Moving away from Italy, we point to another prototype approach to economic growth in China. Faced with the challenges of economic growth and employment opportunities for her youth, China took the UN International Labour Organisation (ILO) script of enterprise zones and re-wrote it to suit her own economic growth and development challenges. Not only did China face the challenge of transforming her agricultural economy, she had the highly explosive problem of unemployed youth who could be manipulated against the state. To resolve both challenges, China conceived national development zones which took a number of names and forms including Special Economic Zones (SEZs), Export Processing Zones (EPZs), Industrial Parks (IPs), Investment Zones (IZs) etc. These zones were a deliberate national industrialisation policy by the state: bringing together the three critical economic growth elements of capital, labour and technology. Chinese economic zones led to the absorption of the country’s huge surplus labour by domesticating foreign investment whilst assuring domestic and external markets for foreign investors. Furthermore, the question of balanced economic growth was neatly resolved by the spatial distribution of these zones.

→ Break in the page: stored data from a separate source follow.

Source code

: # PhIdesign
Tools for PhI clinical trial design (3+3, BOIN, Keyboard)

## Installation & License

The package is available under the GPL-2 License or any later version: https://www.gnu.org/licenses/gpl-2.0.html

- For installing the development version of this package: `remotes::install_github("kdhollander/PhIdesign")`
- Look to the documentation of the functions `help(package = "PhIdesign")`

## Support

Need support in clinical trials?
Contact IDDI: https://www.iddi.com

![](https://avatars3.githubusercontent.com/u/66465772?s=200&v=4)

A country like Uganda, for example, could take a leaf from China; which has tethered foreign capital and technology to produce goods for external markets in China’s various regions. In doing this, she has successfully transformed her economy, reduced unemployment among volatile youth and increased her export earnings from the various economic zones. Uganda has a number of external markets waiting for her to produce goods: for example the African Growth Opportunity Act (AGOA) of the US, Everything But Arms (EBA) of European Union, the special China-Uganda trading arrangement, etc.
However, unlike China which utilised special economic zones to industrialise and absorb its youthful labour force, Uganda, as most of Africa, remains trapped in smallholder agriculture. Today many of the youth who flee peasant agriculture for urban areas, run from one end of hardship to another. Once in urban areas they end up joining the informal economy. Others simply live hand-to-mouth, depending on casual labour, with no regular employment prospects in sight.